:: REQUIREMENT ::
Find the string "access" in the data, then copy every line where it is found.

[Data items]
————————
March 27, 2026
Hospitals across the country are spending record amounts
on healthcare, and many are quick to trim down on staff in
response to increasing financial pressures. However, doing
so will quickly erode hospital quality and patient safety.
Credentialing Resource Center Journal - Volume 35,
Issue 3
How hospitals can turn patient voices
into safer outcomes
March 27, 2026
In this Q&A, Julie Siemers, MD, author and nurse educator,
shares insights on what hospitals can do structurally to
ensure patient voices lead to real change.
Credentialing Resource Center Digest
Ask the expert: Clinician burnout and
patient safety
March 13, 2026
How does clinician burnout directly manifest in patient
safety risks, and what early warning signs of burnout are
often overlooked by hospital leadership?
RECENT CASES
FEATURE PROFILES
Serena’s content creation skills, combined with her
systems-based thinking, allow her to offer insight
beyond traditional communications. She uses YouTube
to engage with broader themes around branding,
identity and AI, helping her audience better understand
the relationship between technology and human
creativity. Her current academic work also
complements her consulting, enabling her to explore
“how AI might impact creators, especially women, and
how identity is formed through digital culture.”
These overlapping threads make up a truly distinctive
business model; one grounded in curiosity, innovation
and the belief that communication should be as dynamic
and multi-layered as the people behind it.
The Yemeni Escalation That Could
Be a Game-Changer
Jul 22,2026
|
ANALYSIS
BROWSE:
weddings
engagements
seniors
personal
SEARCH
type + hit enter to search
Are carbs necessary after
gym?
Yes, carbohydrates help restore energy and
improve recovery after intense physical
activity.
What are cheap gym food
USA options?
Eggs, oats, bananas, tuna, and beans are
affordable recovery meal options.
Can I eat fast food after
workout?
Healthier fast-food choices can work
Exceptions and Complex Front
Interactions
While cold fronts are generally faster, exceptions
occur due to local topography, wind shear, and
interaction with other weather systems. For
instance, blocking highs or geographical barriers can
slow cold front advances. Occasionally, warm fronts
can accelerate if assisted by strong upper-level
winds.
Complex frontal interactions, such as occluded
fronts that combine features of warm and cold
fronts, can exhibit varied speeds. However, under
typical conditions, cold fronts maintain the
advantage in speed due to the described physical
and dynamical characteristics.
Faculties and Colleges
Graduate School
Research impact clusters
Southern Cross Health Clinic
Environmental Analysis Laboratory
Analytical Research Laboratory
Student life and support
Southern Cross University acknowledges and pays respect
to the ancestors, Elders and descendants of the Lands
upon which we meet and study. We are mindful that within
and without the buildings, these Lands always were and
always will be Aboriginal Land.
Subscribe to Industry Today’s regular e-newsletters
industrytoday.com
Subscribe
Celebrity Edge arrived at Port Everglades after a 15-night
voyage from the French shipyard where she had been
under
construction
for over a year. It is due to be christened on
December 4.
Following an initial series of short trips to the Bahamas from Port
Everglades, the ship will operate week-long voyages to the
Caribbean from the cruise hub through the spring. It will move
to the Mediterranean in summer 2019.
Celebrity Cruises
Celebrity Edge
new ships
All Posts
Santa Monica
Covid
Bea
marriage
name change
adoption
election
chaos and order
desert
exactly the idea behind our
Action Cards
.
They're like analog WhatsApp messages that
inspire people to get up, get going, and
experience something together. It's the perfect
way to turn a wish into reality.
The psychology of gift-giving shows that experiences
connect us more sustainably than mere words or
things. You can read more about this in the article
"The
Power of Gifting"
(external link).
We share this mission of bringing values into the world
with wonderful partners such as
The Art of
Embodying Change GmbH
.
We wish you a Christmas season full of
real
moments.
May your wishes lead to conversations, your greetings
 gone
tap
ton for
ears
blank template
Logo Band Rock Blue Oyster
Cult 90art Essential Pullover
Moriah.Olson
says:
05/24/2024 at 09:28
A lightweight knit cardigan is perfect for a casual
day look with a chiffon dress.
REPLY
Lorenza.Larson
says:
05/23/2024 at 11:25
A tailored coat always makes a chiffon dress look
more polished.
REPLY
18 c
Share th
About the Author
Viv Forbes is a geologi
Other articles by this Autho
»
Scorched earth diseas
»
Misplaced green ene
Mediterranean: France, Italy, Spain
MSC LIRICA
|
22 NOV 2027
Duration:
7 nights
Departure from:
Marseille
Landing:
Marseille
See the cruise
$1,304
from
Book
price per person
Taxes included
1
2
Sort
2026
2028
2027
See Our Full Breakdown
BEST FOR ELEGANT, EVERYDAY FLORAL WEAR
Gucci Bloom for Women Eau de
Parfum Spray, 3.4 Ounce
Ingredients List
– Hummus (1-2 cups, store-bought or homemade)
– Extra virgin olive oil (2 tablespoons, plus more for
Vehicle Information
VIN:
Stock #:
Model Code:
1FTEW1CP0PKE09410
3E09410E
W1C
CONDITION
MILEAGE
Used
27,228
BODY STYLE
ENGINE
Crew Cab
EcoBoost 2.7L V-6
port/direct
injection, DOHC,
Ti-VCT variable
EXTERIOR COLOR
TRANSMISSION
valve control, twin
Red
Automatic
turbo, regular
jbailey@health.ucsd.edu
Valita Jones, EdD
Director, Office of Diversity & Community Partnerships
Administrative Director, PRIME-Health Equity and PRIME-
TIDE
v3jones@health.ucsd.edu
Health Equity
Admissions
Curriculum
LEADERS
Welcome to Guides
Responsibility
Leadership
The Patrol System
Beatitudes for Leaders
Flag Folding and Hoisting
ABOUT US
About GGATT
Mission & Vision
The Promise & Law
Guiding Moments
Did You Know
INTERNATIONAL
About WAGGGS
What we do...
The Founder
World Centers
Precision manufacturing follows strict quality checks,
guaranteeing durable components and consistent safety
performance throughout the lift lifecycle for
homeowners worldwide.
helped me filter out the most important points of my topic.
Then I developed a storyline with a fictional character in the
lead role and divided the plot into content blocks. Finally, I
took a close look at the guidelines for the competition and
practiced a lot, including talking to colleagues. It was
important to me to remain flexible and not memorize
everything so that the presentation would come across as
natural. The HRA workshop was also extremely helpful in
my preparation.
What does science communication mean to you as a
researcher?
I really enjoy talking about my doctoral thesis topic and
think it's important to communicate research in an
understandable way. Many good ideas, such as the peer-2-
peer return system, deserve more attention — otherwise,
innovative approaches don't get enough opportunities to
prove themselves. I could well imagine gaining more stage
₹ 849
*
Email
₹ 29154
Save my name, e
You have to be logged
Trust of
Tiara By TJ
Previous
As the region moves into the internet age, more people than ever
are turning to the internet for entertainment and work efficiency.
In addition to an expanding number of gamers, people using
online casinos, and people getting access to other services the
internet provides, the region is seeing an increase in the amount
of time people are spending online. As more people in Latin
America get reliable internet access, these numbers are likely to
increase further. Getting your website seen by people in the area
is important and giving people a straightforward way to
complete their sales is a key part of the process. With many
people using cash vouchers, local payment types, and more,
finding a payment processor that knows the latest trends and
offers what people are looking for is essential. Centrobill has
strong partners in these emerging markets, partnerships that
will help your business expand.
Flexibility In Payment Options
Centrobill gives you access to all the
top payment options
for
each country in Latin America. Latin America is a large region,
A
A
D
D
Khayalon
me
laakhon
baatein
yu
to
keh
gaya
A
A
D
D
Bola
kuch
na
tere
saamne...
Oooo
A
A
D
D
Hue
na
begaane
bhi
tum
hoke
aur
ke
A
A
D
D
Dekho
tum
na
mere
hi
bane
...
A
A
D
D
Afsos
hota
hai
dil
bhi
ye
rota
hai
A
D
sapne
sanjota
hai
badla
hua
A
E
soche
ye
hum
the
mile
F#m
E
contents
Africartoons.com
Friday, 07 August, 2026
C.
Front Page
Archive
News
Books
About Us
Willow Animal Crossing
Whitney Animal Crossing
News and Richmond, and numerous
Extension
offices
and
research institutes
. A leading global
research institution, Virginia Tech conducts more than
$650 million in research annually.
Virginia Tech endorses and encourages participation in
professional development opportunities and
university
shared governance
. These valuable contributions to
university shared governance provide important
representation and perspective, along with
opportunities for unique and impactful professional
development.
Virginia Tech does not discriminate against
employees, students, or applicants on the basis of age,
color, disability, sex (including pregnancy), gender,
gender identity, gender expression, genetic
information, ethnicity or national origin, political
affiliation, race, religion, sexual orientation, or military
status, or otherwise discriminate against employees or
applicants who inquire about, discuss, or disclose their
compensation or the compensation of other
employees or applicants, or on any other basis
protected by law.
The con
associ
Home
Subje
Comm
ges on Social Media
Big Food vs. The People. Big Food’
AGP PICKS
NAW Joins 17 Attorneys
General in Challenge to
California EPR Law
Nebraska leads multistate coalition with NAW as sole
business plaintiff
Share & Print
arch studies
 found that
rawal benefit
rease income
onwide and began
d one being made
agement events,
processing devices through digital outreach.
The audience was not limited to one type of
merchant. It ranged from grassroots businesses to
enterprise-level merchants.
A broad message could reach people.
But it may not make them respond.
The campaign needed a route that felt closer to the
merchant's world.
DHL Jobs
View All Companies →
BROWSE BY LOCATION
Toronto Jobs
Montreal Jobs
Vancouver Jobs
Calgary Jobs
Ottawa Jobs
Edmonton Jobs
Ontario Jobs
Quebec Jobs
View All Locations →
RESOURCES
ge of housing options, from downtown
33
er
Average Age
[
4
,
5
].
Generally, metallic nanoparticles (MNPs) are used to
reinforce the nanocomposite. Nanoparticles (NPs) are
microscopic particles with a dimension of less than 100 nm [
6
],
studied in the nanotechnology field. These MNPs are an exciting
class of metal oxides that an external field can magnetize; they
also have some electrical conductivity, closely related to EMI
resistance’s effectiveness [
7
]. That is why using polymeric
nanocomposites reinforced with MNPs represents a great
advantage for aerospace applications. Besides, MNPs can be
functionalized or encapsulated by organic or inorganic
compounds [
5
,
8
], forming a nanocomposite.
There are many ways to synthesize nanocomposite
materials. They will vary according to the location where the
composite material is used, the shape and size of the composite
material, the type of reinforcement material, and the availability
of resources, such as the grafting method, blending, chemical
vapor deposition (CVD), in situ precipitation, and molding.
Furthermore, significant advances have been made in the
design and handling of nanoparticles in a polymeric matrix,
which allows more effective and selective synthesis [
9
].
————————
:: SOLUTION FOR THIS TASK ::
online casinos, and people getting access to other services the
America get reliable internet access, these numbers are likely to
Centrobill gives you access to all the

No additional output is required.